The greatest common divisor is a well-defined notion in any unique factorization domain.
http://en.wikipedia.org/wiki/Greatest_common_divisor#The_gcd_in_commutative_rings
The greatest common divisor is unique up to multiplication by a unit; in the case of gaussian integers, this means one of ##\pm 1## or ##\pm i##.
A euclidean domain is a special case of a unique factorization domain, one in which the euclidean algorithm works, meaning essentially that we can divide any element ##a## by any nonzero element ##b## and get a quotient and a remainder, where the remainder is "smaller" than ##b##. Part of the definition of euclidean domain is a "norm" function which quantifies what we mean by smaller. It can be any function ##f## from the ring to the nonnegative integers, such that for every ##a## and every nonzero ##b##, there exist ##q,r## satisfying ##a = qb + r##, with either ##r = 0## or ##f(r) < f(b)##.
The gaussian integers are an example of a euclidean domain, with norm function ##f(x+iy) = x^2 + y^2##.
To address the OP's question, if ##a = 4 + 7i## and ##b = 1 + 3i## then for the first step of the euclidean algorithm, we seek ##q## and ##r## satisfying
$$4 + 7i = q(1+3i) + r$$
such that either ##r = 0## or the norm of ##r## is strictly smaller than ##1^2 + 3^2 = 10##. To find a candidate for ##q##, we can carry out the division as complex numbers (not constrained to be gaussian integers):
$$\frac{4+7i}{1+3i} = \frac{(4+7i)(1-3i)}{(1+3i)(1-3i)} = \frac{25 - 5i}{10} = \frac{5}{2} - \frac{1}{2}i$$
If we round the real part ##5/2## down to ##2## and the imaginary part ##-1/2## up to ##0##, we get a candidate ##q = 2 + 0i = 2##. Multiplying this candidate by ##1+3i##, we get ##2 + 6i##, and subtracting this from ##4+7i##, we end up with ##r = 2 + i##, which indeed satisfies the desired norm inequality ##2^2 + 1^2 < 1^2 + 3^2##.
Note that we could equally well have tried rounding the real part ##5/2## down to ##2## and the imaginary part ##-1/2## down to ##-1##, in which case we would have a candidate ##q = 2 - i##. Multiplying by ##1+3i## gives ##5 + 5i##, and subtracting this from ##4+7i##, we end up with ##r = -1 + 2i##, which also satisfies the norm inequality: ##1^2 + 2^2 < 1^2 + 3^2##. So this shows that the ##q## and ##r## at each step are not necessarily unique. This is OK, because at some point we must still end up with ##r=0## since at each step the norm of ##r## is a nonnegative integer which is strictly smaller than in the previous step.

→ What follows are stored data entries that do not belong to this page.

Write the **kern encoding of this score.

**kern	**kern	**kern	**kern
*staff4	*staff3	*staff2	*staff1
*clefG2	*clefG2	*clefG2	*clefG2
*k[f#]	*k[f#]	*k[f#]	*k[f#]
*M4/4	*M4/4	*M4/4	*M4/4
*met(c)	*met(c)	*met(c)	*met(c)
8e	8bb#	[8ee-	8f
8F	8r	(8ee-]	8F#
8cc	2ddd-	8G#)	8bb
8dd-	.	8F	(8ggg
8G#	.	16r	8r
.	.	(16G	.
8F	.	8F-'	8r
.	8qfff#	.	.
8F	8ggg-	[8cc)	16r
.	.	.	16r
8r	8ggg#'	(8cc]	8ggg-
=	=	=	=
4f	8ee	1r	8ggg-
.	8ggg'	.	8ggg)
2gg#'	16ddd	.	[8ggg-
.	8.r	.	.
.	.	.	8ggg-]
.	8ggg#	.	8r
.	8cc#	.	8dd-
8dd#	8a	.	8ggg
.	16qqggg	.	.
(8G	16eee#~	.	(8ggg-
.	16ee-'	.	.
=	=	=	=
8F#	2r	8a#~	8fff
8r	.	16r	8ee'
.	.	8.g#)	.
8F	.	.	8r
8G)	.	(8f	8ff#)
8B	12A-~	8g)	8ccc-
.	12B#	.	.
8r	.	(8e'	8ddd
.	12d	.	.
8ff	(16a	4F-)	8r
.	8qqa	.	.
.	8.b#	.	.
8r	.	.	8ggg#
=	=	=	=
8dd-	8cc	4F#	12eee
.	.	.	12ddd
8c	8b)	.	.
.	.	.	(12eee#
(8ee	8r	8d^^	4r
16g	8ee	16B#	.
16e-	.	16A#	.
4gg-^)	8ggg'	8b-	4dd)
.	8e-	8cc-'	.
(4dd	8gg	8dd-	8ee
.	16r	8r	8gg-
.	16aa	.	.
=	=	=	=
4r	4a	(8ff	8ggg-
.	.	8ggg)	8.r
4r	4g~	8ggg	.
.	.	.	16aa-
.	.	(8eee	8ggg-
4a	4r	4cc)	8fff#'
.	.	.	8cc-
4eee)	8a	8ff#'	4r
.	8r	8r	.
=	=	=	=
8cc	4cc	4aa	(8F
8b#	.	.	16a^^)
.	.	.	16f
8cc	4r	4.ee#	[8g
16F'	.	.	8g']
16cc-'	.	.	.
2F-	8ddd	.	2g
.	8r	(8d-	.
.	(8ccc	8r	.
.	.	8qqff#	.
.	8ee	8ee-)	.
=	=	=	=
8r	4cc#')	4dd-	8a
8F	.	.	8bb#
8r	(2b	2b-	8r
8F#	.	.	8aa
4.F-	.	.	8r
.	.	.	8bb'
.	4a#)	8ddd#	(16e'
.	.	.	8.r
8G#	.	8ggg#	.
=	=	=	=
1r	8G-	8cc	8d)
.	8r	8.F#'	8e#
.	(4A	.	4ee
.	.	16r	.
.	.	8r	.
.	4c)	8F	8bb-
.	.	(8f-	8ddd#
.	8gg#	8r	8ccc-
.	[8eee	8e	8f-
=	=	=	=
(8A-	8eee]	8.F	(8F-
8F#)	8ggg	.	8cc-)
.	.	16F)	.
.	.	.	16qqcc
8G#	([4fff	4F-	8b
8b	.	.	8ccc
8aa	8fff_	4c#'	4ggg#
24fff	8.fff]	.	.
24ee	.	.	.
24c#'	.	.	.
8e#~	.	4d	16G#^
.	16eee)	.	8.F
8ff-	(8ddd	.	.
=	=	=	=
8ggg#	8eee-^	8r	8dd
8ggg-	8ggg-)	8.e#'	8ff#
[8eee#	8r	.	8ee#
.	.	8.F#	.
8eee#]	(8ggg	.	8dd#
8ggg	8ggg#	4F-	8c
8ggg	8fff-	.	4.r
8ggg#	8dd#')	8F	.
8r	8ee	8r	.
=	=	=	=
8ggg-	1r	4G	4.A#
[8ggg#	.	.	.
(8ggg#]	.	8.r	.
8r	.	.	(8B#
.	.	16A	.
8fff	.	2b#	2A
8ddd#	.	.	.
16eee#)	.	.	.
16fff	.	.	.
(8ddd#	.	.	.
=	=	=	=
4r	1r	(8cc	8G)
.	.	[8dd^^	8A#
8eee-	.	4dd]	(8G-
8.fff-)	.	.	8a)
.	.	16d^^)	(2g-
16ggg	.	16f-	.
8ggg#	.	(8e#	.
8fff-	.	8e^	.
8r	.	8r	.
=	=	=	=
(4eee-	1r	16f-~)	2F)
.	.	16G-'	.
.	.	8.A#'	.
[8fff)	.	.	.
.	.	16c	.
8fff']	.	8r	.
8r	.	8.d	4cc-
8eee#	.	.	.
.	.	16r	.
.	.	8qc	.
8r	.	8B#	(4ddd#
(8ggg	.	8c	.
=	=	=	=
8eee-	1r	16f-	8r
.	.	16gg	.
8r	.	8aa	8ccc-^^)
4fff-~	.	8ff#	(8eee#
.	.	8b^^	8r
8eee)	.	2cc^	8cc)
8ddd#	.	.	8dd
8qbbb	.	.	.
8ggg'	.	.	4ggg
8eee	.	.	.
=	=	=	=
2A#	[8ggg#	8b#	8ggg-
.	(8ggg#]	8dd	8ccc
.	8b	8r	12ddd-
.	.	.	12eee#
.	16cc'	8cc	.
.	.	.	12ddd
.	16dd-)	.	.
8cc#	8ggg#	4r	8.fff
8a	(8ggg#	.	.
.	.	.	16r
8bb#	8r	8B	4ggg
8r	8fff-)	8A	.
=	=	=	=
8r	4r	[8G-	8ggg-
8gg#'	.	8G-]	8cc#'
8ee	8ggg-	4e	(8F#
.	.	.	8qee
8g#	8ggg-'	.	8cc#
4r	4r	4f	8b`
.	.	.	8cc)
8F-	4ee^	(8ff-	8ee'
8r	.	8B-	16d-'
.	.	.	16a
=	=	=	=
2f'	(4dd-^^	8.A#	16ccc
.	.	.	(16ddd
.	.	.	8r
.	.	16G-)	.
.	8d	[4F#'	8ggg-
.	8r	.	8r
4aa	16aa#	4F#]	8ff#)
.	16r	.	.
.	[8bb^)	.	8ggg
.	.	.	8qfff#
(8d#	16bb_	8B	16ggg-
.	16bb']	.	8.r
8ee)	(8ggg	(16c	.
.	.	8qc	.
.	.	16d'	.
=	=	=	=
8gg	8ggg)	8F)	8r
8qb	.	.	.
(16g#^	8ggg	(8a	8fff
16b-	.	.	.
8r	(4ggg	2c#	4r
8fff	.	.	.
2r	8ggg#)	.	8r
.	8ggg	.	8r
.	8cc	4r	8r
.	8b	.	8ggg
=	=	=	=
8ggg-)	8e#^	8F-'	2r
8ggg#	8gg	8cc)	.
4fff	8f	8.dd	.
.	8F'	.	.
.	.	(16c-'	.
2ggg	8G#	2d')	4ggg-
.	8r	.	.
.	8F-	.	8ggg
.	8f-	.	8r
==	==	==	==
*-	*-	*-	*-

Let's say we chose ##q=2## and ##r = 2+i## as in the OP. Then at the second step, we need to find ##q## and ##r## satisfying
$$1+3i = q(2+i) + r$$
where either ##r=0## or the norm of ##r## is strictly less than ##2^2 + 1^2 = 5##. To find a candidate ##q##, we can once again carry out the division in ##\mathbb{C}##:
$$\frac{1 + 3i}{2 + i} = 1 + i$$
No rounding is needed this time: we got an exact gaussian integer with no remainder. So this is the final step: ##q = 1 + i## and ##r = 0##, and the gcd is ##1+i## times any unit (##\pm 1## or ##\pm i##).